TASK STATEMENT
The answer must consist of the records below, repeated exactly.

ENTRIES SUPPLIED
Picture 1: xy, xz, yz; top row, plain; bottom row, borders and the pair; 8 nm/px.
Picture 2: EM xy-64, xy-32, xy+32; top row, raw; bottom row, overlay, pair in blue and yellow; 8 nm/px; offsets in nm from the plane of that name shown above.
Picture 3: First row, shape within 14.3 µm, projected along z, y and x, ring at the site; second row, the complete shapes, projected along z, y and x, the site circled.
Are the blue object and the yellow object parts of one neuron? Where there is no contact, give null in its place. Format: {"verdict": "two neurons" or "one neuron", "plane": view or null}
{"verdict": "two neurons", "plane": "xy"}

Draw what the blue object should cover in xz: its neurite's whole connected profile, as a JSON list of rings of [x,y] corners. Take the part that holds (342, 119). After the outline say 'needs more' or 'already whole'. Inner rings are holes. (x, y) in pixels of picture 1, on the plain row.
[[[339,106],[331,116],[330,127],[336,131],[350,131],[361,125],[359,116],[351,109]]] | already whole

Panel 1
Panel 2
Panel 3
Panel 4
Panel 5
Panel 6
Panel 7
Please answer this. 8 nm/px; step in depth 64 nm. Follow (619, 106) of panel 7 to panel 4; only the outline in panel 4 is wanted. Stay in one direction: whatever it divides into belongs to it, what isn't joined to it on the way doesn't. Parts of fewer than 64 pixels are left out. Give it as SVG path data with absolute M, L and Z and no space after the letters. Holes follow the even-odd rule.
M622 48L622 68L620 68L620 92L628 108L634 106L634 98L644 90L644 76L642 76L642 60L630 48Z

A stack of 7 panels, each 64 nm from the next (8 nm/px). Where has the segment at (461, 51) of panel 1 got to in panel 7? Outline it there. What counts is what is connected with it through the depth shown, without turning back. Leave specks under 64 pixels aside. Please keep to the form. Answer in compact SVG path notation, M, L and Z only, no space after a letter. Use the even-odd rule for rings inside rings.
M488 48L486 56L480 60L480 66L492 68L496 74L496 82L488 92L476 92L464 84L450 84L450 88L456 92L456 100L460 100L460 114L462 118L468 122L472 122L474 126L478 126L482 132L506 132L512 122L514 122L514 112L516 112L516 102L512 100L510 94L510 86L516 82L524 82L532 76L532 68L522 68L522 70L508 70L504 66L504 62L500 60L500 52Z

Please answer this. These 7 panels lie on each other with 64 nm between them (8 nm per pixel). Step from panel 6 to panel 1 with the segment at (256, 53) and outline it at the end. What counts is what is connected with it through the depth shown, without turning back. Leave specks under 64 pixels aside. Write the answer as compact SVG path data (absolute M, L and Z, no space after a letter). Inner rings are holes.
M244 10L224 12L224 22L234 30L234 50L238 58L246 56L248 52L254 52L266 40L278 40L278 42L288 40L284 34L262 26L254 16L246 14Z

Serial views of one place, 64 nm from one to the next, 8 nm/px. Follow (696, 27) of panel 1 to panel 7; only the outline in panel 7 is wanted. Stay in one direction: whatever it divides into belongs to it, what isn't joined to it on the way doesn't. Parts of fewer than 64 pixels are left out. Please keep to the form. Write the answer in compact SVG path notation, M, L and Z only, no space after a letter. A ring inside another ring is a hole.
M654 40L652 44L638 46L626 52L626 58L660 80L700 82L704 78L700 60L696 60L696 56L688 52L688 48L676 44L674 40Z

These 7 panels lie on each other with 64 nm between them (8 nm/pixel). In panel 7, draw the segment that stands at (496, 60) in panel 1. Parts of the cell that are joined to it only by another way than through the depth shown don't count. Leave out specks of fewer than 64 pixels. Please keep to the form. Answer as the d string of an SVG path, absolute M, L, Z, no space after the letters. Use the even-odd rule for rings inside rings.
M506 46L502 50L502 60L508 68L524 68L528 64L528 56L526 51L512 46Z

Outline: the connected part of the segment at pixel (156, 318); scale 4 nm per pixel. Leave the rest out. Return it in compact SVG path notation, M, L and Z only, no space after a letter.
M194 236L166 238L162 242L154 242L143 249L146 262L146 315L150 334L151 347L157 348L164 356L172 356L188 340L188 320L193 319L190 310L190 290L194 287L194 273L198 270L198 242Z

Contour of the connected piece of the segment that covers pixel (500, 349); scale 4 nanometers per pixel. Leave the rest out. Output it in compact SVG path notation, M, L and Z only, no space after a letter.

TASK RESPONSE
Picture 1: xy, xz, yz; top row, plain; bottom row, borders and the pair; 8 nm/px.
Picture 2: EM xy-64, xy-32, xy+32; top row, raw; bottom row, overlay, pair in blue and yellow; 8 nm/px; offsets in nm from the plane of that name shown above.
Picture 3: First row, shape within 14.3 µm, projected along z, y and x, ring at the site; second row, the complete shapes, projected along z, y and x, the site circled.
Are the blue object and the yellow object parts of one neuron? Where there is no contact, give null in its place. Format: {"verdict": "two neurons" or "one neuron", "plane": view or null}
{"verdict": "two neurons", "plane": "xy"}

Draw what the blue object should cover in xz: its neurite's whole connected profile, as a JSON list of rings of [x,y] corners. Take the part that holds (342, 119). After the outline say 'needs more' or 'already whole'. Inner rings are holes. (x, y) in pixels of picture 1, on the plain row.
[[[339,106],[331,116],[330,127],[336,131],[350,131],[361,125],[359,116],[351,109]]] | already whole

Panel 1
Panel 2
Panel 3
Panel 4
Panel 5
Panel 6
Panel 7
Please answer this. 8 nm/px; step in depth 64 nm. Follow (619, 106) of panel 7 to panel 4; only the outline in panel 4 is wanted. Stay in one direction: whatever it divides into belongs to it, what isn't joined to it on the way doesn't. Parts of fewer than 64 pixels are left out. Give it as SVG path data with absolute M, L and Z and no space after the letters. Holes follow the even-odd rule.
M622 48L622 68L620 68L620 92L628 108L634 106L634 98L644 90L644 76L642 76L642 60L630 48Z

A stack of 7 panels, each 64 nm from the next (8 nm/px). Where has the segment at (461, 51) of panel 1 got to in panel 7? Outline it there. What counts is what is connected with it through the depth shown, without turning back. Leave specks under 64 pixels aside. Please keep to the form. Answer in compact SVG path notation, M, L and Z only, no space after a letter. Use the even-odd rule for rings inside rings.
M488 48L486 56L480 60L480 66L492 68L496 74L496 82L488 92L476 92L464 84L450 84L450 88L456 92L456 100L460 100L460 114L462 118L468 122L472 122L474 126L478 126L482 132L506 132L512 122L514 122L514 112L516 112L516 102L512 100L510 94L510 86L516 82L524 82L532 76L532 68L522 68L522 70L508 70L504 66L504 62L500 60L500 52Z

Please answer this. These 7 panels lie on each other with 64 nm between them (8 nm per pixel). Step from panel 6 to panel 1 with the segment at (256, 53) and outline it at the end. What counts is what is connected with it through the depth shown, without turning back. Leave specks under 64 pixels aside. Write the answer as compact SVG path data (absolute M, L and Z, no space after a letter). Inner rings are holes.
M244 10L224 12L224 22L234 30L234 50L238 58L246 56L248 52L254 52L266 40L278 40L278 42L288 40L284 34L262 26L254 16L246 14Z

Serial views of one place, 64 nm from one to the next, 8 nm/px. Follow (696, 27) of panel 1 to panel 7; only the outline in panel 7 is wanted. Stay in one direction: whatever it divides into belongs to it, what isn't joined to it on the way doesn't. Parts of fewer than 64 pixels are left out. Please keep to the form. Write the answer in compact SVG path notation, M, L and Z only, no space after a letter. A ring inside another ring is a hole.
M654 40L652 44L638 46L626 52L626 58L660 80L700 82L704 78L700 60L696 60L696 56L688 52L688 48L676 44L674 40Z

These 7 panels lie on each other with 64 nm between them (8 nm/pixel). In panel 7, draw the segment that stands at (496, 60) in panel 1. Parts of the cell that are joined to it only by another way than through the depth shown don't count. Leave out specks of fewer than 64 pixels. Please keep to the form. Answer as the d string of an SVG path, absolute M, L, Z, no space after the letters. Use the even-odd rule for rings inside rings.
M506 46L502 50L502 60L508 68L524 68L528 64L528 56L526 51L512 46Z

Outline: the connected part of the segment at pixel (156, 318); scale 4 nm per pixel. Leave the rest out. Return it in compact SVG path notation, M, L and Z only, no space after a letter.
M194 236L166 238L162 242L154 242L143 249L146 262L146 315L150 334L151 347L157 348L164 356L172 356L188 340L188 320L193 319L190 310L190 290L194 287L194 273L198 270L198 242Z

Contour of the connected piece of the segment that covers pixel (500, 349); scale 4 nanometers per pixel. Leave the rest out. Output it in compact SVG path notation, M, L and Z only, no space after a letter.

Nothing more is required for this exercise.